CHAPTER 20
Jessie
WEDNESDAY
Drew doesn’t come home after work, so I can only assume he’s at the hospital for a delivery. Or he’s on a date. I don’t know, and it kills me all night. I try to watch a romance movie, but I can’t focus. In my head, every scene is Drew with another woman, Drew kissing a different woman. It’s absolute torture. I could have just texted him and asked what he’s up to, but . . . that feels like too much. Too close. Too friend-like, or worse, relationship-like.
So instead I wait up—I mean watch TV!—on the couch for no reason other than I have insomnia like always. I don’t know at what time I fall asleep, but somewhere in the middle of the night I wake up when I feel something warm drape over me.
I squint my eyes open and see Drew standing beside the couch, turning off the TV with the remote. The room goes black and I can’t see him anymore, but I can still feel and smell him near me. In my sleepy state, I nearly ask him to lie down with me.

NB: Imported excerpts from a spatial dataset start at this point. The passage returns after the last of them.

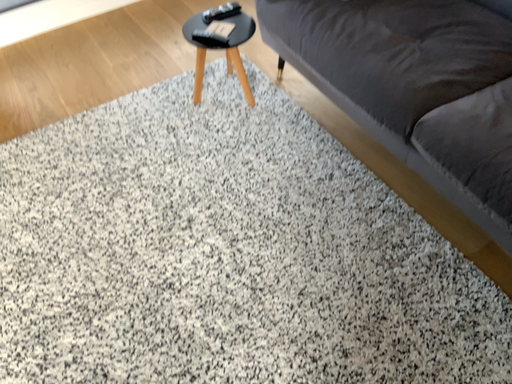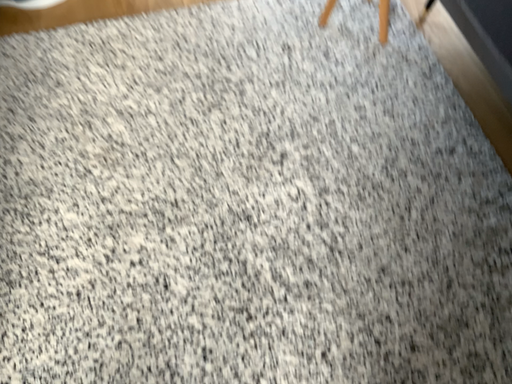
Question: Which way did the camera rotate in the video?

Choices:
 (A) rotated upward
 (B) rotated downward

Answer: (B)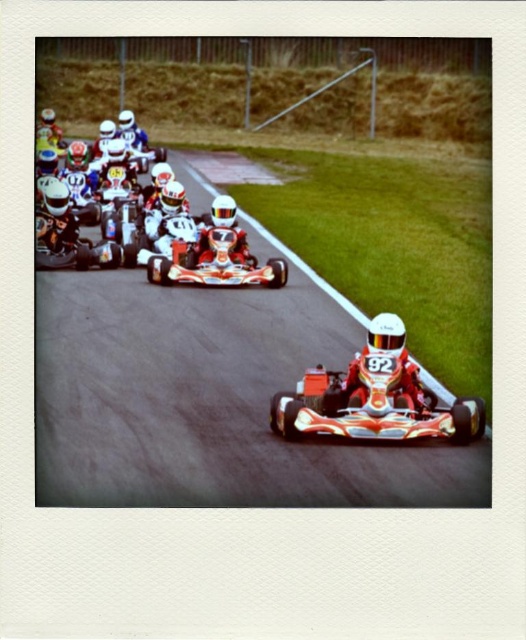
Question: Which is nearer to the smooth asphalt race track at upper center?

Choices:
 (A) white glossy number at center
 (B) shiny red helmet at center

Answer: (A)

Question: Can you confirm if orange glossy race car at center is positioned to the right of shiny orange go-kart at center?

Choices:
 (A) no
 (B) yes

Answer: (B)

Question: Which object is farther from the camera taking this photo?

Choices:
 (A) smooth asphalt race track at upper center
 (B) shiny red helmet at center
 (C) shiny orange go-kart at center

Answer: (B)

Question: Can you confirm if smooth asphalt race track at upper center is thinner than white glossy number at center?

Choices:
 (A) no
 (B) yes

Answer: (A)

Question: Which object is closer to the camera taking this photo?

Choices:
 (A) smooth asphalt race track at upper center
 (B) shiny orange go-kart at center
 (C) shiny red helmet at center
 (D) orange glossy race car at center

Answer: (A)

Question: Is smooth asphalt race track at upper center below orange glossy race car at center?

Choices:
 (A) no
 (B) yes

Answer: (A)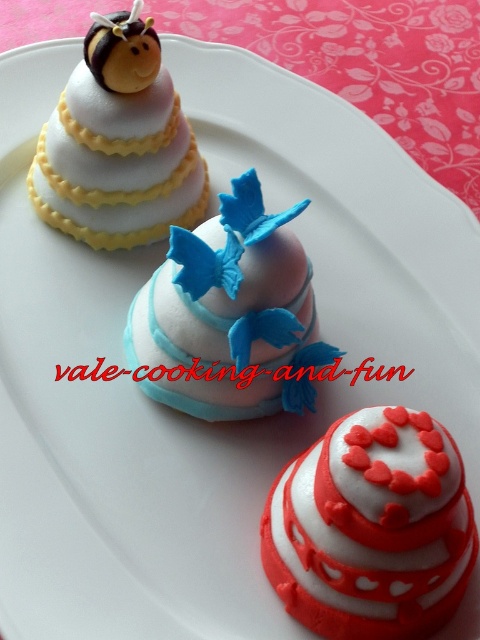
Identify the location of smooth white and red fondant cake at center. The width and height of the screenshot is (480, 640). (372, 529).

The height and width of the screenshot is (640, 480). I want to click on smooth white and red fondant cake at center, so click(x=372, y=529).

Locate an element on the screen. The height and width of the screenshot is (640, 480). smooth white and red fondant cake at center is located at coordinates (372, 529).

Describe the element at coordinates (230, 310) in the screenshot. The height and width of the screenshot is (640, 480). I see `matte pink fondant cake at center` at that location.

Who is positioned more to the right, matte pink fondant cake at center or matte white fondant cake at upper left?

From the viewer's perspective, matte pink fondant cake at center appears more on the right side.

Who is more forward, (226, 228) or (142, 176)?

Positioned in front is point (226, 228).

Where is `matte pink fondant cake at center`? matte pink fondant cake at center is located at coordinates (230, 310).

The height and width of the screenshot is (640, 480). Describe the element at coordinates (372, 529) in the screenshot. I see `smooth white and red fondant cake at center` at that location.

Is the position of smooth white and red fondant cake at center more distant than that of matte white fondant cake at upper left?

That is False.

Where is `smooth white and red fondant cake at center`? smooth white and red fondant cake at center is located at coordinates pyautogui.click(x=372, y=529).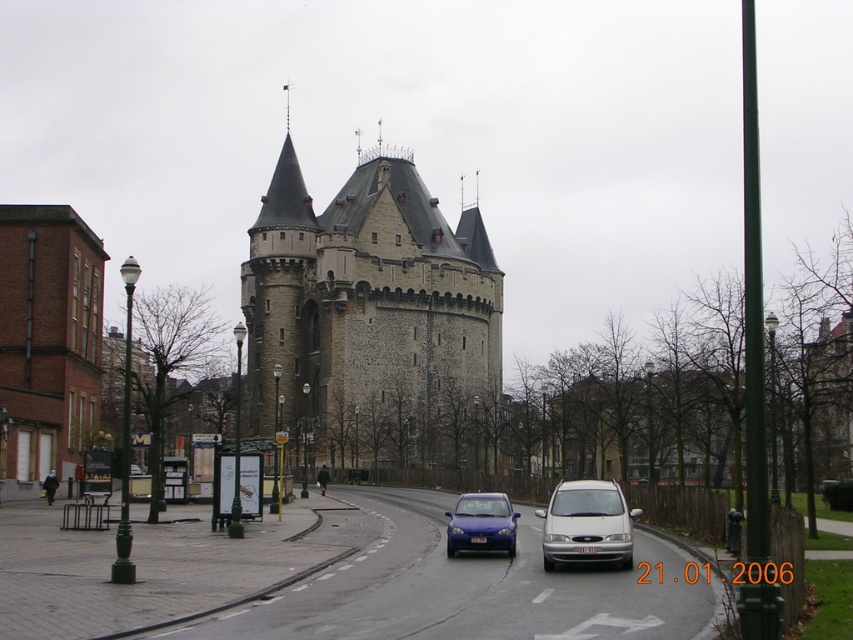
Which is more to the right, silver metallic van at center or matte blue car at center?

silver metallic van at center

Does silver metallic van at center come behind matte blue car at center?

No, it is in front of matte blue car at center.

Locate an element on the screen. silver metallic van at center is located at coordinates (585, 524).

Find the location of a particular element. The width and height of the screenshot is (853, 640). silver metallic van at center is located at coordinates click(585, 524).

Where is `gray stone castle at center`? This screenshot has width=853, height=640. gray stone castle at center is located at coordinates (370, 317).

Can you confirm if gray stone castle at center is taller than matte blue car at center?

Indeed, gray stone castle at center has a greater height compared to matte blue car at center.

Between point (318, 449) and point (466, 509), which one is positioned behind?

The point (318, 449) is behind.

The image size is (853, 640). In order to click on gray stone castle at center in this screenshot , I will do `click(370, 317)`.

Is gray stone castle at center below silver metallic van at center?

No.

Between point (415, 252) and point (550, 544), which one is positioned in front?

Point (550, 544) is in front.

Identify the location of gray stone castle at center. (370, 317).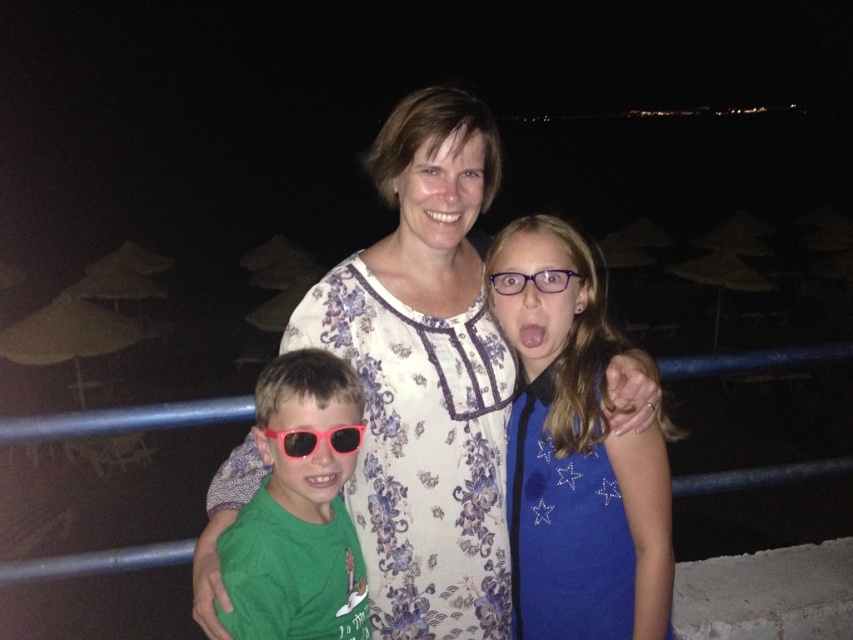
Question: Does floral cotton dress at center have a greater width compared to green matte shirt at lower left?

Choices:
 (A) yes
 (B) no

Answer: (A)

Question: Does white floral dress at center appear on the right side of green matte shirt at lower left?

Choices:
 (A) yes
 (B) no

Answer: (A)

Question: Which object is the closest to the pink plastic goggles at lower left?

Choices:
 (A) white floral dress at center
 (B) green matte shirt at lower left
 (C) floral cotton dress at center

Answer: (B)

Question: Among these points, which one is farthest from the camera?

Choices:
 (A) (305, 452)
 (B) (369, 371)
 (C) (573, 241)
 (D) (616, 419)

Answer: (B)

Question: Which of the following is the farthest from the observer?

Choices:
 (A) white floral dress at center
 (B) floral cotton dress at center

Answer: (B)

Question: Does white floral dress at center have a smaller size compared to floral cotton dress at center?

Choices:
 (A) yes
 (B) no

Answer: (B)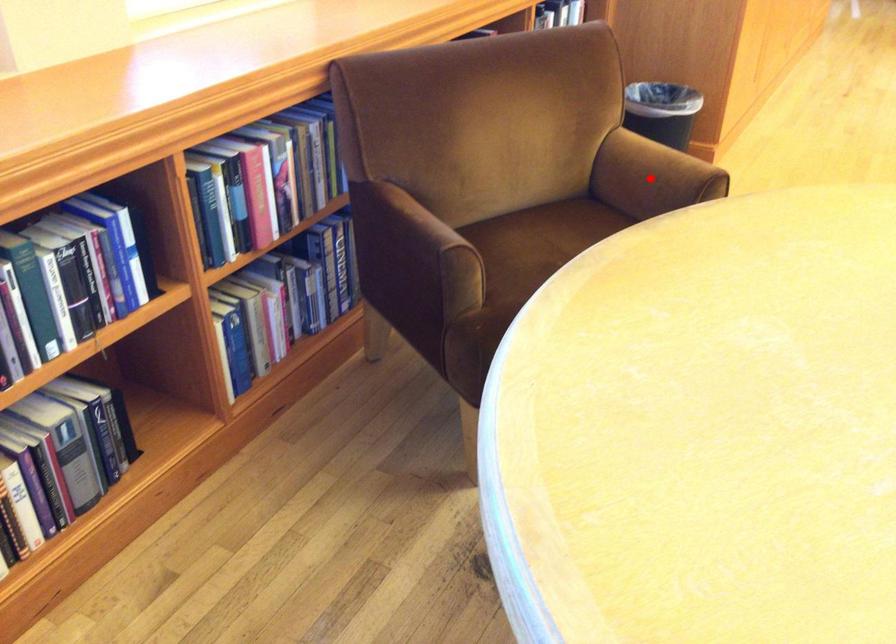
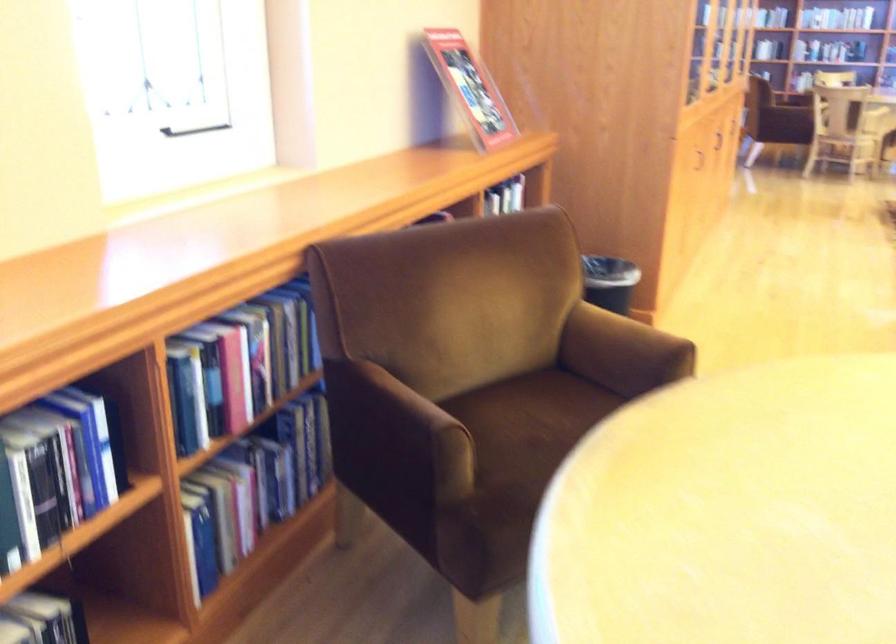
Where in the second image is the point corresponding to the highlighted location from the first image?

(622, 352)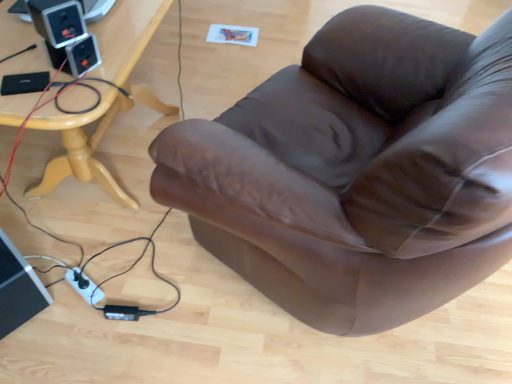
Describe the element at coordinates (81, 146) in the screenshot. I see `wooden table at left` at that location.

At what (x,y) coordinates should I click in order to perform the action: click on wooden table at left. Please return your answer as a coordinate pair (x, y). This screenshot has height=384, width=512. Looking at the image, I should click on (81, 146).

Identify the location of wooden table at left. The width and height of the screenshot is (512, 384). (81, 146).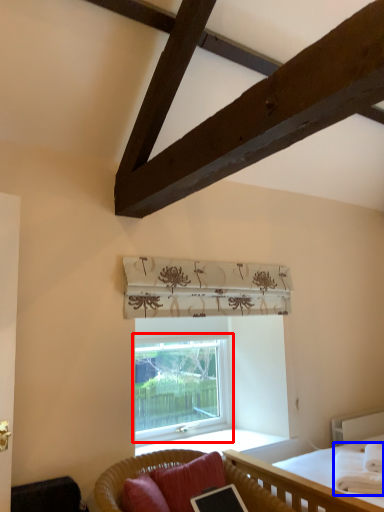
Question: Among these objects, which one is farthest to the camera, window (highlighted by a red box) or blanket (highlighted by a blue box)?

Choices:
 (A) window
 (B) blanket

Answer: (A)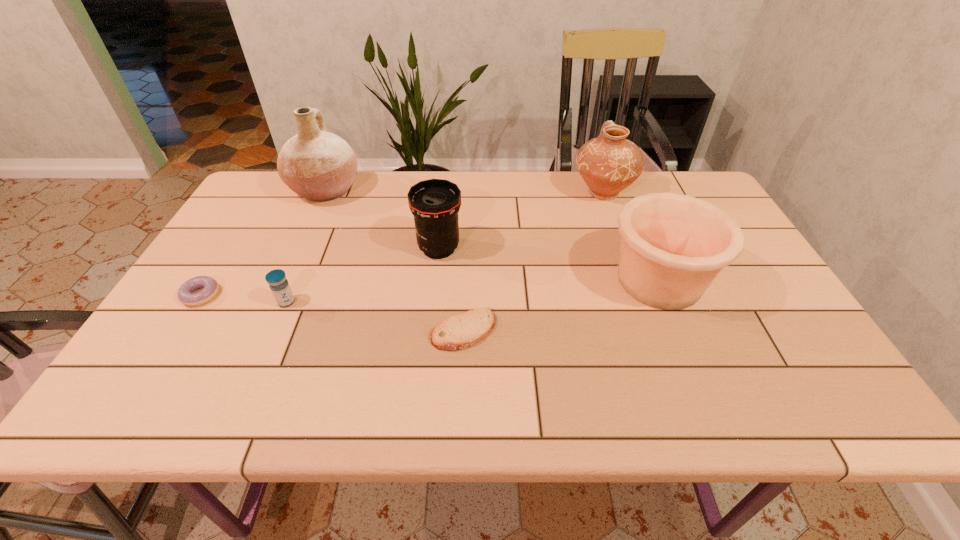
Where is `free space that satisfies the following two spatial constraints: 1. to pour from the handle of the nearest pottery; 2. on the right side of the tallest object`? The width and height of the screenshot is (960, 540). free space that satisfies the following two spatial constraints: 1. to pour from the handle of the nearest pottery; 2. on the right side of the tallest object is located at coordinates (283, 281).

In order to click on free space in the image that satisfies the following two spatial constraints: 1. to pour from the handle of the medicine; 2. on the right side of the tallest object in this screenshot , I will do `click(274, 302)`.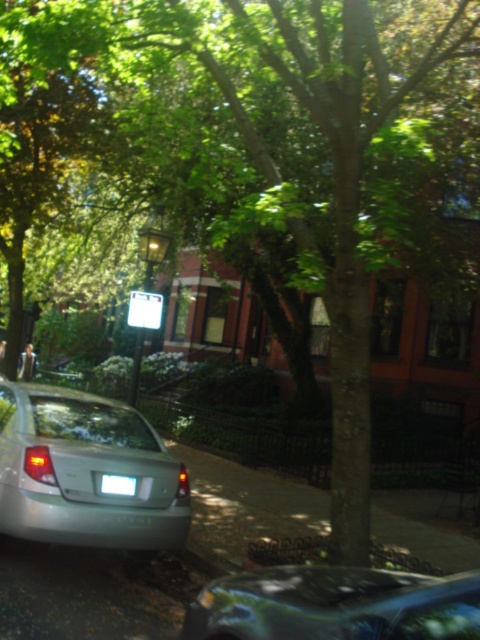
Is metallic blue car at lower center taller than white plastic license plate at lower center?

Indeed, metallic blue car at lower center has a greater height compared to white plastic license plate at lower center.

Does metallic blue car at lower center have a lesser width compared to white plastic license plate at lower center?

No, metallic blue car at lower center is not thinner than white plastic license plate at lower center.

What do you see at coordinates (335, 605) in the screenshot? This screenshot has height=640, width=480. I see `metallic blue car at lower center` at bounding box center [335, 605].

This screenshot has height=640, width=480. What are the coordinates of `metallic blue car at lower center` in the screenshot? It's located at (335, 605).

Does satin silver sedan at center appear on the right side of metallic blue car at lower center?

No, satin silver sedan at center is not to the right of metallic blue car at lower center.

Can you confirm if satin silver sedan at center is positioned above metallic blue car at lower center?

Yes, satin silver sedan at center is above metallic blue car at lower center.

This screenshot has height=640, width=480. I want to click on satin silver sedan at center, so click(x=85, y=472).

Where is `satin silver sedan at center`? This screenshot has height=640, width=480. satin silver sedan at center is located at coordinates (85, 472).

Who is more distant from viewer, [56,541] or [115,483]?

Positioned behind is point [115,483].

Does point (96, 531) come behind point (123, 483)?

No, it is in front of (123, 483).

The height and width of the screenshot is (640, 480). What are the coordinates of `satin silver sedan at center` in the screenshot? It's located at (85, 472).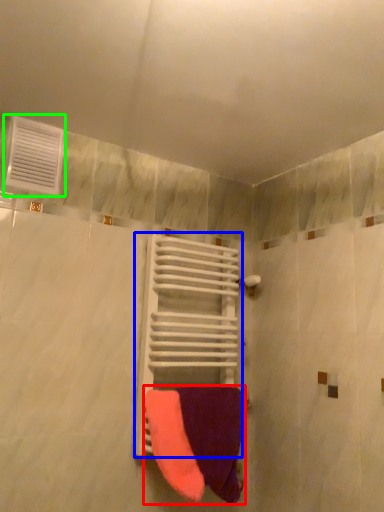
Question: Which object is the closest to the towel (highlighted by a red box)? Choose among these: balustrade (highlighted by a blue box) or air conditioning (highlighted by a green box).

Choices:
 (A) balustrade
 (B) air conditioning

Answer: (A)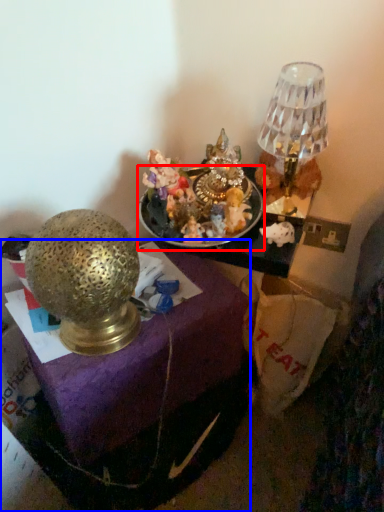
Question: Among these objects, which one is farthest to the camera, tableware (highlighted by a red box) or furniture (highlighted by a blue box)?

Choices:
 (A) tableware
 (B) furniture

Answer: (A)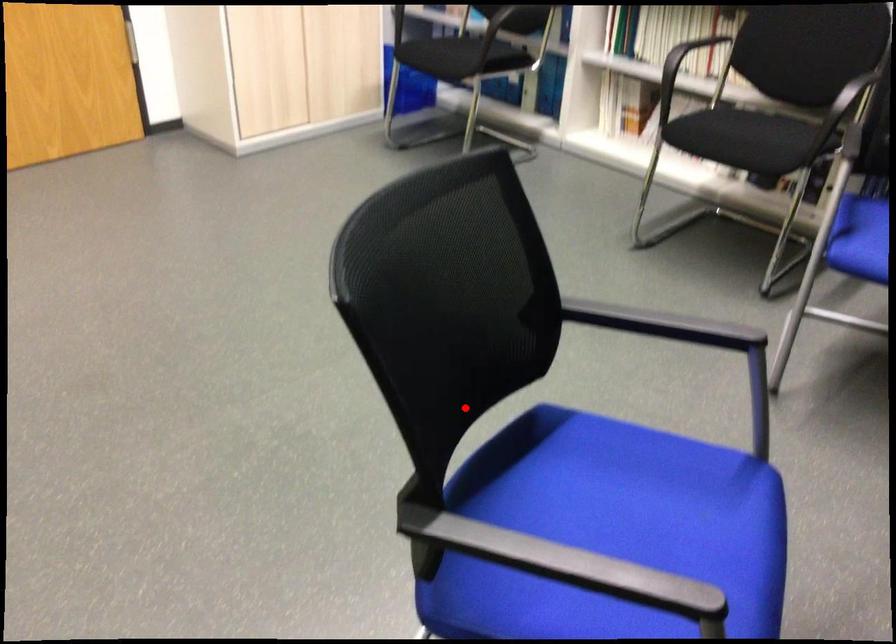
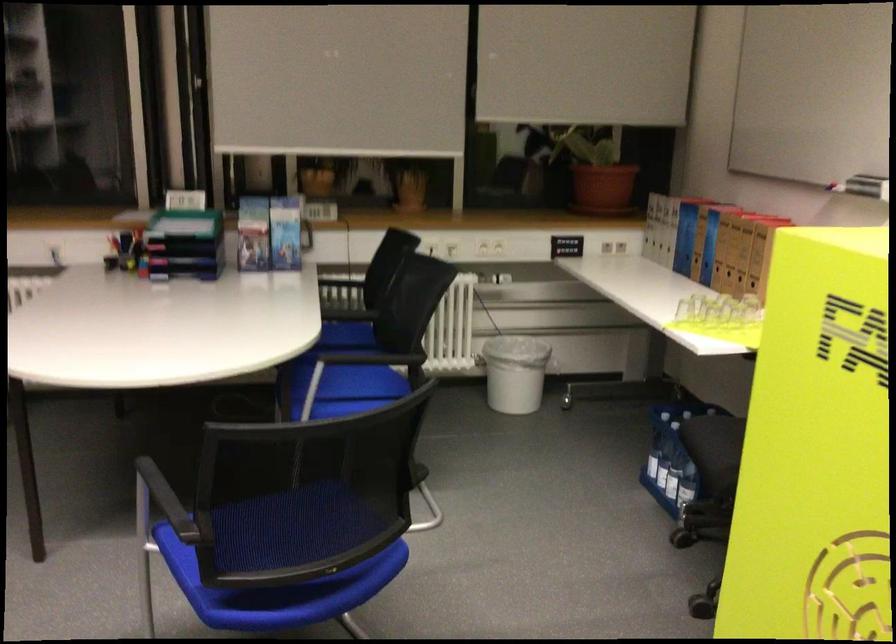
In the second image, find the point that corresponds to the highlighted location in the first image.

(261, 585)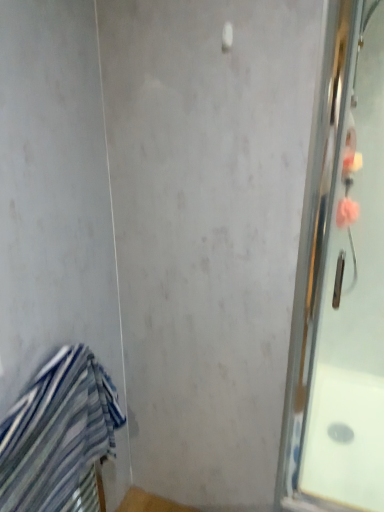
Question: Considering the positions of blue striped towel at lower left and clear glass shower door at right in the image, is blue striped towel at lower left wider or thinner than clear glass shower door at right?

Choices:
 (A) wide
 (B) thin

Answer: (A)

Question: From the image's perspective, is blue striped towel at lower left above or below clear glass shower door at right?

Choices:
 (A) above
 (B) below

Answer: (B)

Question: Is blue striped towel at lower left spatially inside clear glass shower door at right, or outside of it?

Choices:
 (A) inside
 (B) outside

Answer: (B)

Question: Is clear glass shower door at right wider or thinner than blue striped towel at lower left?

Choices:
 (A) wide
 (B) thin

Answer: (B)

Question: Is clear glass shower door at right to the left or to the right of blue striped towel at lower left in the image?

Choices:
 (A) right
 (B) left

Answer: (A)

Question: From the image's perspective, is clear glass shower door at right above or below blue striped towel at lower left?

Choices:
 (A) above
 (B) below

Answer: (A)

Question: Considering the positions of clear glass shower door at right and blue striped towel at lower left in the image, is clear glass shower door at right bigger or smaller than blue striped towel at lower left?

Choices:
 (A) big
 (B) small

Answer: (B)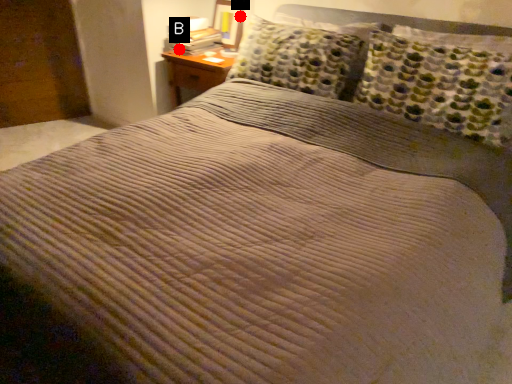
Question: Two points are circled on the image, labeled by A and B beside each circle. Which of the following is the farthest from the observer?

Choices:
 (A) A is further
 (B) B is further

Answer: (A)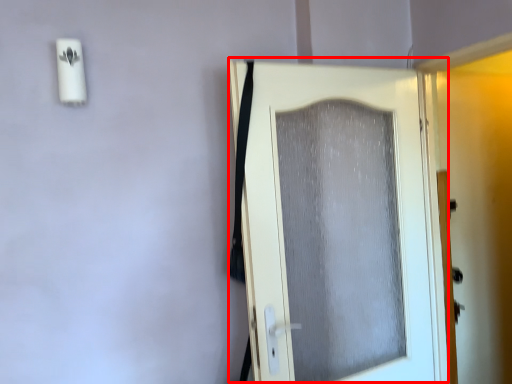
Question: Observing the image, what is the correct spatial positioning of door (annotated by the red box) in reference to screen door?

Choices:
 (A) left
 (B) right

Answer: (A)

“Were you on a date?” I don’t mean to ask this, but it’s better than throwing a snuggle invitation at him.
He leans closer. “You should go get in bed. You look cold.”
“I’m okay right here.”
He grunts, and then I feel a second blanket wrapping around me. He tucks me in like a burrito and quietly says, “I was at the hospital. Get some sleep.”
I do, and I dream of Drew the whole night.